LSTM+注意力机制(Attention)实现时间序列预测(PyTorch版)

介绍

长短期记忆网络（LSTM）是一种特殊的循环神经网络（RNN），能够捕捉长距离依赖关系。但是，LSTM在处理长序列时也会遇到困难。注意力机制（Attention）可以帮助模型聚焦于输入序列的重要部分，从而提高时间序列预测的性能。

应用使用场景

金融领域: 股票价格预测
气象预测: 天气预报
能源管理: 用电量预测
交通管理: 交通流量预测

原理解释

LSTM通过引入遗忘门、输入门和输出门来控制信息的流动，从而缓解了传统RNN的梯度消失问题。注意力机制通过计算加权和，使模型能够自动选择对当前任务最有帮助的输入位置。

算法原理流程图

算法原理解释

编码器: 输入序列通过LSTM单元进行编码，生成隐藏状态。
隐藏状态: 隐藏状态包含输入序列的信息。
注意力层: 根据隐藏状态计算注意力权重，得到上下文向量。
上下文向量: 上下文向量与隐藏状态结合形成解码器输入。
解码器: 解码器生成输出序列。

实际详细应用代码示例实现

数据准备

import numpy as np
import torch
from torch.utils.data import Dataset, DataLoader

class TimeSeriesDataset(Dataset):
    def __init__(self, data, seq_length):
        self.data = data
        self.seq_length = seq_length

    def __len__(self):
        return len(self.data) - self.seq_length

    def __getitem__(self, index):
        x = self.data[index:index+self.seq_length]
        y = self.data[index+self.seq_length]
        return torch.tensor(x, dtype=torch.float32), torch.tensor(y, dtype=torch.float32)

模型定义

import torch.nn as nn

class Attention(nn.Module):
    def __init__(self, hidden_dim):
        super(Attention, self).__init__()
        self.attention = nn.Linear(hidden_dim, 1)

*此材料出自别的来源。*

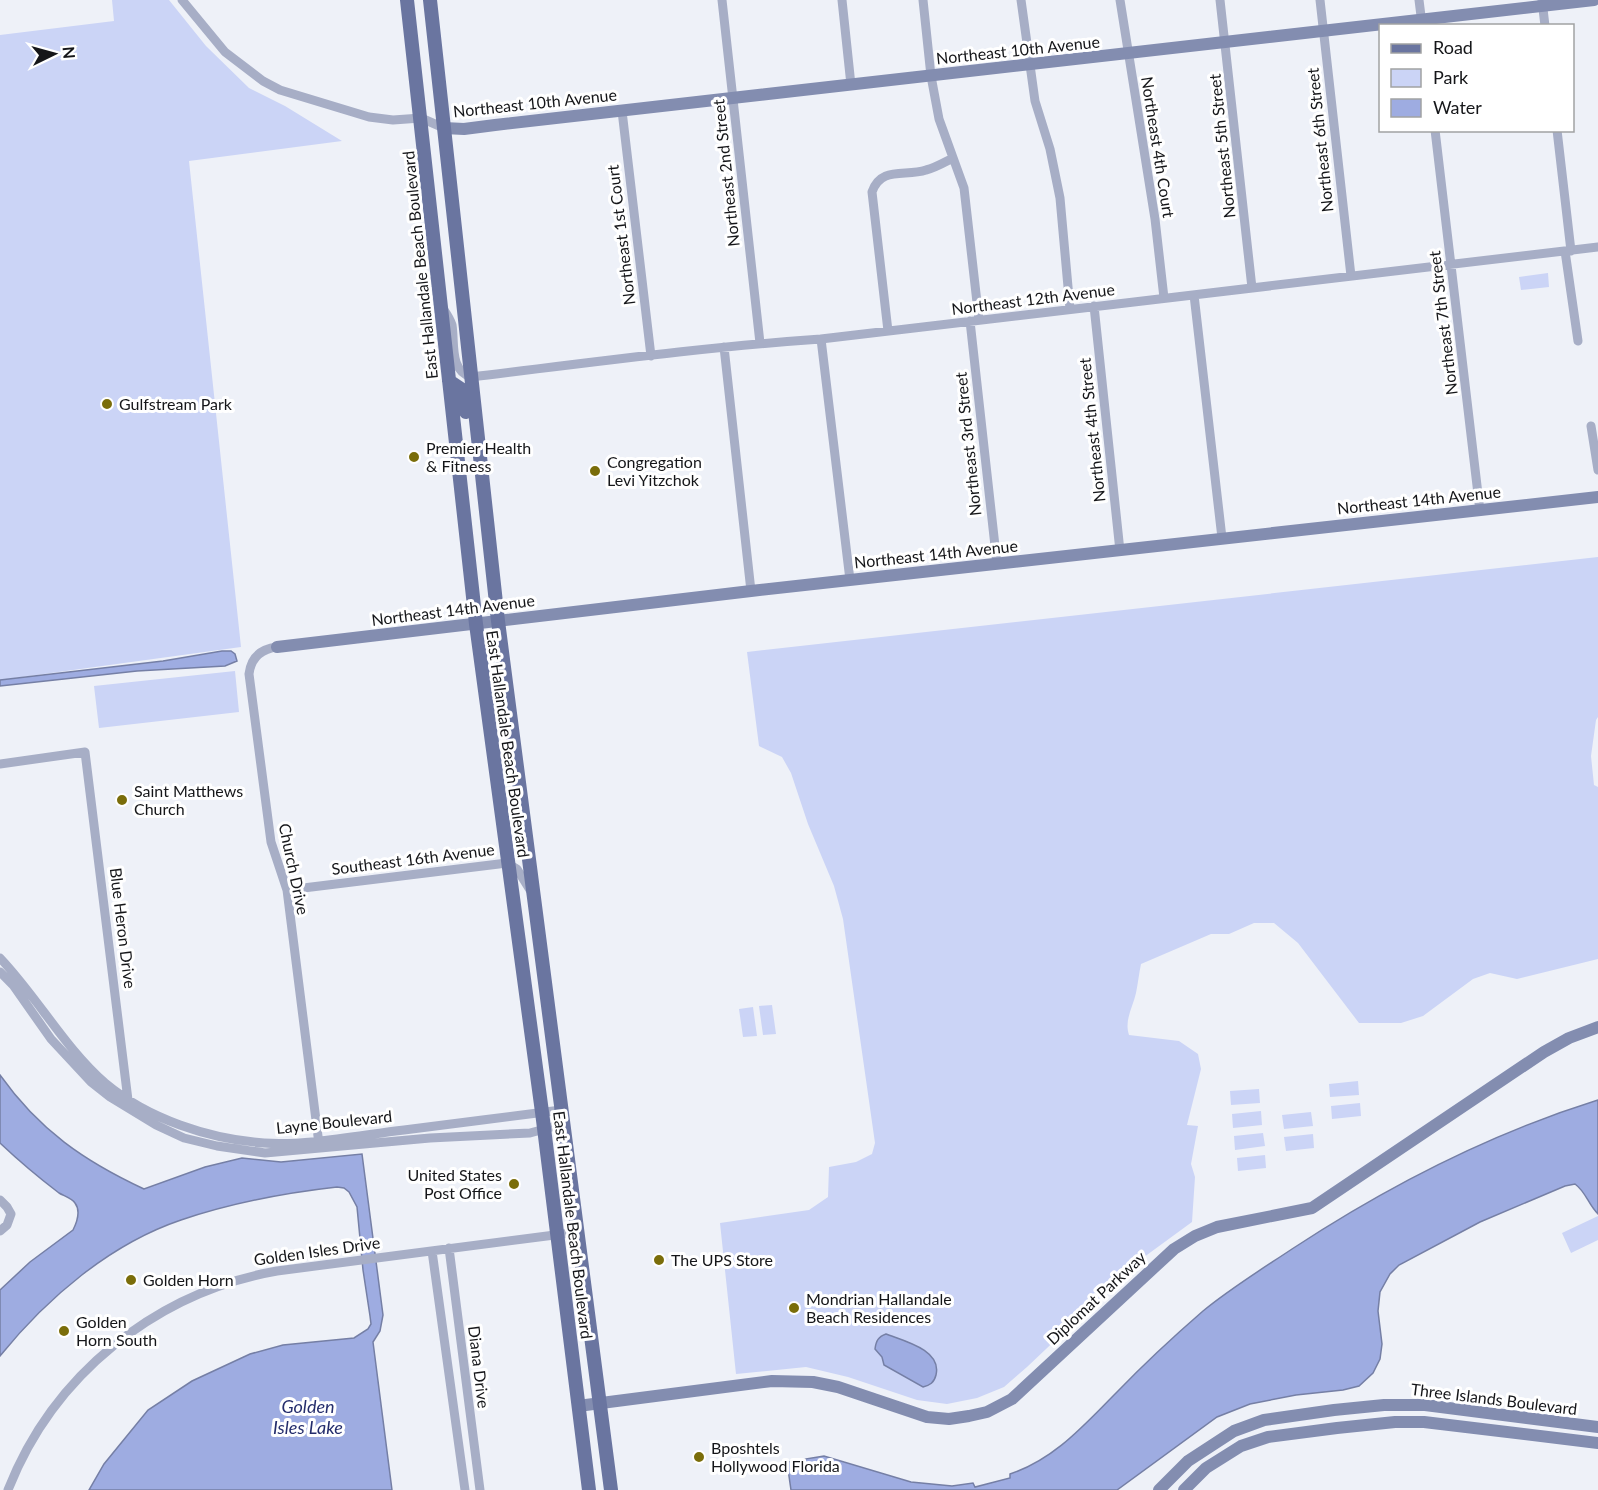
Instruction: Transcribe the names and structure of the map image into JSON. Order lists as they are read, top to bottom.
{
  "streets": {
    "main road": ["East Hallandale Beach Boulevard"],
    "street": [
      "Northeast 10th Avenue",
      "Northeast 6th Street",
      "Northeast 5th Street",
      "Northeast 4th Court",
      "Northeast 2nd Street",
      "Northeast 1st Court",
      "Northeast 12th Avenue",
      "Northeast 7th Street",
      "Northeast 4th Street",
      "Northeast 3rd Street",
      "Northeast 14th Avenue",
      "Southeast 16th Avenue",
      "Church Drive",
      "Blue Heron Drive",
      "Layne Boulevard",
      "Golden Isles Drive",
      "Diplomat Parkway",
      "Diana Drive",
      "Three Islands Boulevard"
    ]
  },
  "crossings": [
    ["Northeast 10th Avenue", "Northeast 6th Street"],
    ["Northeast 10th Avenue", "Northeast 5th Street"],
    ["Northeast 10th Avenue", "Northeast 4th Court"],
    ["Northeast 10th Avenue", "Northeast 2nd Street"],
    ["Northeast 10th Avenue", "Northeast 1st Court"],
    ["Northeast 10th Avenue", "East Hallandale Beach Boulevard"],
    ["Northeast 10th Avenue", "Northeast 3rd Street"],
    ["Northeast 6th Street", "Northeast 12th Avenue"],
    ["Northeast 5th Street", "Northeast 12th Avenue"],
    ["Northeast 4th Court", "Northeast 12th Avenue"],
    ["Northeast 2nd Street", "Northeast 12th Avenue"],
    ["Northeast 1st Court", "Northeast 12th Avenue"],
    ["East Hallandale Beach Boulevard", "Northeast 12th Avenue"],
    ["East Hallandale Beach Boulevard", "Northeast 14th Avenue"],
    ["East Hallandale Beach Boulevard", "Southeast 16th Avenue"],
    ["East Hallandale Beach Boulevard", "Layne Boulevard"],
    ["East Hallandale Beach Boulevard", "Golden Isles Drive"],
    ["East Hallandale Beach Boulevard", "Diplomat Parkway"],
    ["Northeast 12th Avenue", "Northeast 7th Street"],
    ["Northeast 12th Avenue", "Northeast 4th Street"],
    ["Northeast 12th Avenue", "Northeast 3rd Street"],
    ["Northeast 7th Street", "Northeast 14th Avenue"],
    ["Northeast 4th Street", "Northeast 14th Avenue"],
    ["Northeast 3rd Street", "Northeast 14th Avenue"],
    ["Northeast 14th Avenue", "Church Drive"],
    ["Southeast 16th Avenue", "Church Drive"],
    ["Church Drive", "Layne Boulevard"],
    ["Blue Heron Drive", "Layne Boulevard"],
    ["Golden Isles Drive", "Diana Drive"]
  ],
  "water": ["Golden Isles Lake"],
  "places": [
    "Gulfstream Park",
    "Premier Health & Fitness",
    "Congregation Levi Yitzchok",
    "Saint Matthews Church",
    "United States Post Office",
    "The UPS Store",
    "Golden Horn",
    "Mondrian Hallandale Beach Residences",
    "Golden Horn South",
    "Bposhtels Hollywood Florida"
  ],
  "legend": ["Road", "Park", "Water"],
  "north": "right"
}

    def forward(self, hidden_states):
        scores = self.attention(hidden_states).squeeze(-1)
        weights = torch.softmax(scores, dim=1)
        context_vector = torch.sum(weights.unsqueeze(-1) * hidden_states, dim=1)
        return context_vector

class LSTMWithAttention(nn.Module):
    def __init__(self, input_dim, hidden_dim, output_dim, num_layers):
        super(LSTMWithAttention, self).__init__()
        self.lstm = nn.LSTM(input_dim, hidden_dim, num_layers, batch_first=True)
        self.attention = Attention(hidden_dim)
        self.fc = nn.Linear(hidden_dim, output_dim)

    def forward(self, x):
        lstm_out, _ = self.lstm(x)
        context_vector = self.attention(lstm_out)
        output = self.fc(context_vector)
        return output

模型训练与测试

def train_model(model, train_loader, criterion, optimizer, epochs):
    model.train()
    for epoch in range(epochs):
        for x_batch, y_batch in train_loader:
            optimizer.zero_grad()
            outputs = model(x_batch.unsqueeze(-1))
            loss = criterion(outputs, y_batch.unsqueeze(-1))
            loss.backward()
            optimizer.step()
        print(f"Epoch {
      
      epoch+1}, Loss: {
      
      loss.item()}")

def evaluate_model(model, test_loader):
    model.eval()
    predictions, actuals = [], []
    with torch.no_grad():
        for x_batch, y_batch in test_loader:
            outputs = model(x_batch.unsqueeze(-1))
            predictions.extend(outputs.squeeze().tolist())
            actuals.extend(y_batch.squeeze().tolist())
    return predictions, actuals

主函数

if __name__ == "__main__":
    # Hyperparameters
    seq_length = 10
    input_dim = 1
    hidden_dim = 64
    output_dim = 1
    num_layers = 2
    learning_rate = 0.001
    epochs = 20

    # Dummy dataset
    data = np.sin(np.linspace(0, 50, 500))
    dataset = TimeSeriesDataset(data, seq_length)
    train_size = int(len(dataset) * 0.8)
    test_size = len(dataset) - train_size
    train_dataset, test_dataset = torch.utils.data.random_split(dataset, [train_size, test_size])
    train_loader = DataLoader(train_dataset, batch_size=32, shuffle=True)
    test_loader = DataLoader(test_dataset, batch_size=32)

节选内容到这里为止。